シリアでは、2013 年の 1 年間で 1,000 人以上が被害にあいました。そのほとんどが一般市民です。これは記録が残
る 2009 年以降で最も大きな被害です。
・2013 年に被害が確認された国と地域
カンボジア、クロアチア、イラク、ラオス、レバノン、南スーダン、スーダン、シリア、ベトナム、西サハラ
《クラスター爆弾の埋設国》
2014 年現在、26 の国と地域でクラスター爆弾が不発弾となって残っています。
・埋設国一覧
アフガニスタン、カンボジア、ラオス、ベトナム、アゼルバイジャン、ボスニア・ヘルツェゴビナ、クロアチア、ドイツ、モンテネ
グロ、セルビア、ウクライナ、コソボ、ナゴルノ・カラバフ、イラク、レバノン、リビア、シリア、イエメン、西サハラ、チャド、コンゴ
民主共和国、モザンビーク、ソマリア、南スーダン、スーダン、チリ
《クラスター爆弾の使用》
クラスター爆弾は第二次世界大戦ではじめて使われました。その後、2014 年までに 42 の国と地域でクラスター爆弾
が使われています。最近では、シリアで 2012 年以降、政府軍や ISIS(イスラム国)により使用されました。また、2014
年には南スーダンとウクライナでも使用されています。
《クラスター爆弾禁止条約 》
2007 年 2 月、クラスター爆弾の被害に危機感を抱いた各国政府や NGO が、ノルウェイのオスロに集まり会議を開き
ました。そして、2008 年末までにクラスター爆弾禁止条約(通称オスロ条約)を作ることを宣言。その後、条約作りに賛
同する国々が会議を重ね、2008 年 5 月には条約案が完成しました。同年 12 月 3~4 日にはオスロで調印式が行わ
れ、日本を含む 94 カ国が条約に署名しました。2014 年現在、113 カ国が署名しています。

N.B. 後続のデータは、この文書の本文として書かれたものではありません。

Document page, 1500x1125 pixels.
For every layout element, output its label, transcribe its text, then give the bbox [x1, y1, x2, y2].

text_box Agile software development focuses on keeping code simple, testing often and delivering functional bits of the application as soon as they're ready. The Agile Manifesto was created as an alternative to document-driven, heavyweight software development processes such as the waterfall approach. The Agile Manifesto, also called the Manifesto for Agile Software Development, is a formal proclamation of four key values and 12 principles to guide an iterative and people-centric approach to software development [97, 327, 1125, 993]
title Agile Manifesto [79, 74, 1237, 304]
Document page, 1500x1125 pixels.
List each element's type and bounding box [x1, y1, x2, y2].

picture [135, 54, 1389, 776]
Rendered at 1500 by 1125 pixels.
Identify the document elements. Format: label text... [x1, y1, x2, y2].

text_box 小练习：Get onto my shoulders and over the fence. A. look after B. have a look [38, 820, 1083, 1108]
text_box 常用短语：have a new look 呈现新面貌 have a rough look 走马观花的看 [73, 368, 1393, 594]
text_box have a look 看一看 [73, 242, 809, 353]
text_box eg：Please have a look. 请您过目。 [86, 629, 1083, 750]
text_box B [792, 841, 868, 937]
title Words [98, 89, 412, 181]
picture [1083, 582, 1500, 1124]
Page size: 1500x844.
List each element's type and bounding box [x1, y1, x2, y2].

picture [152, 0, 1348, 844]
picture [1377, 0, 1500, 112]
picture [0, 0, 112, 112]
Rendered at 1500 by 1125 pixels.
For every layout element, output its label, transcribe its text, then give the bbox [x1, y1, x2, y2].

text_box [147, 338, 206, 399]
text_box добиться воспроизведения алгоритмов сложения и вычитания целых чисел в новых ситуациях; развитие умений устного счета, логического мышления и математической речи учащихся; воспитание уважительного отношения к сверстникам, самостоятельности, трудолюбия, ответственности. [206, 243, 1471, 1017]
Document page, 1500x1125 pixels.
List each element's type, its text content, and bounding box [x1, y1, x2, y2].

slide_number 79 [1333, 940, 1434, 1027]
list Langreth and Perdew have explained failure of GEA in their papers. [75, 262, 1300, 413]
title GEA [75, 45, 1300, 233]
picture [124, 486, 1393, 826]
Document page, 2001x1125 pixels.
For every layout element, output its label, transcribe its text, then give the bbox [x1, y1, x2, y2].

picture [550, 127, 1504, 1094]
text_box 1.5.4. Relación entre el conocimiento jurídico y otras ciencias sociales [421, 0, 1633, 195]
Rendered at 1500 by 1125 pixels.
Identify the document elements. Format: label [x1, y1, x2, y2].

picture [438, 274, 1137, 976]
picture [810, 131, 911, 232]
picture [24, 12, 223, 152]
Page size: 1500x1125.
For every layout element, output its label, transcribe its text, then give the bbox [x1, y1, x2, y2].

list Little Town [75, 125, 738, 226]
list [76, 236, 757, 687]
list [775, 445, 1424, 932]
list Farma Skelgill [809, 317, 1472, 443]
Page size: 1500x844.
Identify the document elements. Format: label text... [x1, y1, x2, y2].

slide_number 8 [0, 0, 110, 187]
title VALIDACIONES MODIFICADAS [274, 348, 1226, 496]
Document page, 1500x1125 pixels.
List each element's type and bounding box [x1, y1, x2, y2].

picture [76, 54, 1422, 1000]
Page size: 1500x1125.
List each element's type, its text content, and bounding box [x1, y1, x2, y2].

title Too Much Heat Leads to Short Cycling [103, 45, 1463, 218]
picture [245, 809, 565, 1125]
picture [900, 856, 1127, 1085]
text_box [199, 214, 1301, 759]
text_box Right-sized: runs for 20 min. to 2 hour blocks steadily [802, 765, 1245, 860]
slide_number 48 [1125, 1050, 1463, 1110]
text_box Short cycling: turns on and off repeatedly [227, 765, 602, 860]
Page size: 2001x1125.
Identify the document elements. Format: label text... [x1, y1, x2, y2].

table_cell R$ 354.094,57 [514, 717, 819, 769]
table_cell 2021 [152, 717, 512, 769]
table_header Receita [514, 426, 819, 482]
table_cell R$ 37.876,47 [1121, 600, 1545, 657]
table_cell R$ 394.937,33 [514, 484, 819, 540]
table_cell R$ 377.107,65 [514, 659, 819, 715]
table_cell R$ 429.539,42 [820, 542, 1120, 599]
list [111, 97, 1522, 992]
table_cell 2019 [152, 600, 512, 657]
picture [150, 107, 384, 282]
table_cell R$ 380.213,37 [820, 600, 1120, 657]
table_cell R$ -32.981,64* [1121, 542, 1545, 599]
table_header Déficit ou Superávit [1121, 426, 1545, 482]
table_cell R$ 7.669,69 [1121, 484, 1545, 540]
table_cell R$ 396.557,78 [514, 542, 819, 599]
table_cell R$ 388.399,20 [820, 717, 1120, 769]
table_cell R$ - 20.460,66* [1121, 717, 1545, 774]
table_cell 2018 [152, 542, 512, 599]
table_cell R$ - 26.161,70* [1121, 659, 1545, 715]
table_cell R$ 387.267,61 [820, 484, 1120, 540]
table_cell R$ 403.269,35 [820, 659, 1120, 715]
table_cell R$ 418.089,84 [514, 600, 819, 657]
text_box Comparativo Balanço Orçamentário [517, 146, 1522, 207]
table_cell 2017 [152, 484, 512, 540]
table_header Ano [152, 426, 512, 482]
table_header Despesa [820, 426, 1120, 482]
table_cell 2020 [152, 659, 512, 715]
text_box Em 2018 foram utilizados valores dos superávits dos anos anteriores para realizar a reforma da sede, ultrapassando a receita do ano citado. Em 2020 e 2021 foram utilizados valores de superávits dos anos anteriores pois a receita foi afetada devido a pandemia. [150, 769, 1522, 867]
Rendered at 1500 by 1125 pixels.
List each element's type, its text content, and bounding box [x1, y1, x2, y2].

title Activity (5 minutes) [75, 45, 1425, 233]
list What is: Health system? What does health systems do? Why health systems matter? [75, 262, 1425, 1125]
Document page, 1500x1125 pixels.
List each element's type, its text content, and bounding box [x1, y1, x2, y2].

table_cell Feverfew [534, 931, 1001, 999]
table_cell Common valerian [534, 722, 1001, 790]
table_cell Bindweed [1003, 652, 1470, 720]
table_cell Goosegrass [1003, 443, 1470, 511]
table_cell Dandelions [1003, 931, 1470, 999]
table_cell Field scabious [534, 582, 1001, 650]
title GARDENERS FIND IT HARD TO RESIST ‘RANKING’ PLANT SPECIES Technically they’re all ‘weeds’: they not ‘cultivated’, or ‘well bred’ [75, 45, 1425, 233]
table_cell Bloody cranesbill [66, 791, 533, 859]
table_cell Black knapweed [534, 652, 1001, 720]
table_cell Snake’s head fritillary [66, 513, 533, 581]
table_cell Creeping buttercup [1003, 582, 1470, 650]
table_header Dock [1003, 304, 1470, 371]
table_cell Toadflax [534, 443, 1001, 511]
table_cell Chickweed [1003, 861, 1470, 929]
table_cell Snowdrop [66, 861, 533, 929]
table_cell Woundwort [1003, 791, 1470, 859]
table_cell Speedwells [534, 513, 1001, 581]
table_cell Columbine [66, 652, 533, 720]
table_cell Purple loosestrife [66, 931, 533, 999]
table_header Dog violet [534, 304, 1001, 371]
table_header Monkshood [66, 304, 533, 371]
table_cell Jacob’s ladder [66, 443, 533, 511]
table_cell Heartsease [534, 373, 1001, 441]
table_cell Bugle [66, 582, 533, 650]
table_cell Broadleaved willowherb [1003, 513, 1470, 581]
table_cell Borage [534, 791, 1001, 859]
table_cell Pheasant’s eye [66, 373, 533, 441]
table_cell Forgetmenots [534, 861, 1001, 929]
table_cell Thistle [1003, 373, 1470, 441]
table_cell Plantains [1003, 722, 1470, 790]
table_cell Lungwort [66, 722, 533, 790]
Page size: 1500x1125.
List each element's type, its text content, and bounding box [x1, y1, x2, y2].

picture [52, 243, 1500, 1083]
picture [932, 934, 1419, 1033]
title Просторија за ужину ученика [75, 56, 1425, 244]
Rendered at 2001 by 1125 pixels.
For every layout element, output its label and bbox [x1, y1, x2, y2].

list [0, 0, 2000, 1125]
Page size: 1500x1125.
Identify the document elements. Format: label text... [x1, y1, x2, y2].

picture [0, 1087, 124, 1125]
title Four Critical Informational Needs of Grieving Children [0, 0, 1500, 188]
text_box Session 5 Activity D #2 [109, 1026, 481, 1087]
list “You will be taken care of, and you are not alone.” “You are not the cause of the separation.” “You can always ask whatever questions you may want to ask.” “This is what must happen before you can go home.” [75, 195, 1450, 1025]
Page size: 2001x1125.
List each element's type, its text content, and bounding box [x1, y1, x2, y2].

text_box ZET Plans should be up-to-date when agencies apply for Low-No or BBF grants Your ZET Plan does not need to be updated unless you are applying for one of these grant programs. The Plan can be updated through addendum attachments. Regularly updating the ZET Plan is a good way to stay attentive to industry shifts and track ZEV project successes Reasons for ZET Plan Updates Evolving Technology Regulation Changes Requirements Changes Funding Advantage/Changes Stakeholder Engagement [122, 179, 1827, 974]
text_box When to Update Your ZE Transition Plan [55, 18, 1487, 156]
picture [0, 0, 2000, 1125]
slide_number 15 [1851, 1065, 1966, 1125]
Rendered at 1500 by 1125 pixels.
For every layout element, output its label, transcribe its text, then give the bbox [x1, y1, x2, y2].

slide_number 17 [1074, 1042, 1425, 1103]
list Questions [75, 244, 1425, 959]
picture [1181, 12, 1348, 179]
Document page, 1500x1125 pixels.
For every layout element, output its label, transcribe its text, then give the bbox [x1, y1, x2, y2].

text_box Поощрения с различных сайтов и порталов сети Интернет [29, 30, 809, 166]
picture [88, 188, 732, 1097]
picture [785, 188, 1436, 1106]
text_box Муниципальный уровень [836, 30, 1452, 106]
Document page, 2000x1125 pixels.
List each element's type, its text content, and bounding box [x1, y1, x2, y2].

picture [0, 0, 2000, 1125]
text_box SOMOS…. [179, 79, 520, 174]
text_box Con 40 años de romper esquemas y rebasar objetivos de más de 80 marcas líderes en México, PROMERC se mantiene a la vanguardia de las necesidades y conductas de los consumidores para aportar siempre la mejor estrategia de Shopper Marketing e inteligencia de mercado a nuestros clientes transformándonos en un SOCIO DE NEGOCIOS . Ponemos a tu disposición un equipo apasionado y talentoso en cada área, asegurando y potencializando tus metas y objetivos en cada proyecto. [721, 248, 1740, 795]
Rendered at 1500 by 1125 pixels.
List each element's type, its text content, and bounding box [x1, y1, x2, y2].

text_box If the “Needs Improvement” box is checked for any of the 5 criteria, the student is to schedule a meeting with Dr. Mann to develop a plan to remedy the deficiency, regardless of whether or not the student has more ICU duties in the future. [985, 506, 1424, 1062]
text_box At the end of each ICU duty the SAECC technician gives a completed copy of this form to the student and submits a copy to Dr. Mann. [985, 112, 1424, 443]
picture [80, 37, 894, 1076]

オスロ条約の成立には、対人地雷全面禁止条約(オタワ条約)と同様、世界中の
NGO が重要な役割を果たしました。世界各地で様々な NGO がクラスター爆弾
の廃絶を訴えるキャンペーンを展開し、各国政府はクラスター爆弾の廃絶へ動き
出しました。また条約作りにも大きな力を発揮し、その結果、ただの軍縮条約にと
どまらない、被害者支援なども盛り込んだ人道的条約が完成しました。
〈クラスター爆弾禁止条約の主な内容〉
・クラスター爆弾の開発、製造、保有、移譲を禁止する
・これまで保有してきたクラスター爆弾を遅くとも 8 年以内に廃棄処分する
・不発弾となったクラスター爆弾を 10 年以内に除去する
・被害者に対して、適切な支援を提供する
・条約加盟国である他の国に対しても支援を行う
・未加盟国に対して、条約加盟を働きかける
《日本のクラスター爆弾対策》
日本は 2008 年 12 月、クラスター爆弾禁止条約に署名しました。それまで自衛隊が保有していたクラスター爆弾は
2015 年 2 月に廃棄処分が終了しました。条約に署名した国々のうち「先進国」を中心とする一部の国は、今回締結さ
れた条約では規制されない最新式のクラスター爆弾の導入を予定していますが、日本政府は「今後いかなるクラス
ター爆弾も導入しない」と明言しました。また、日本政府はクラスター爆弾の被害者への支援を行い、条約未署名の
国々に対しては署名を働きかけていくとしています。
・日本に残るクラスター爆弾問題
日本はオスロ条約加盟国のため現在はクラスター爆弾を保有していませんが、アメリカはオスロ条約に加盟していませ
ん。そのため、沖縄ではアメリカ軍がクラスター爆弾の投下訓練を行っています。米軍基地に保有し、アメリカ軍が管轄
する射爆撃場(爆弾やミサイルの発射訓練で着弾地となる演習場)に投下していますが、アメリカ軍は日本政府に対し
て、詳細を明らかにしていません。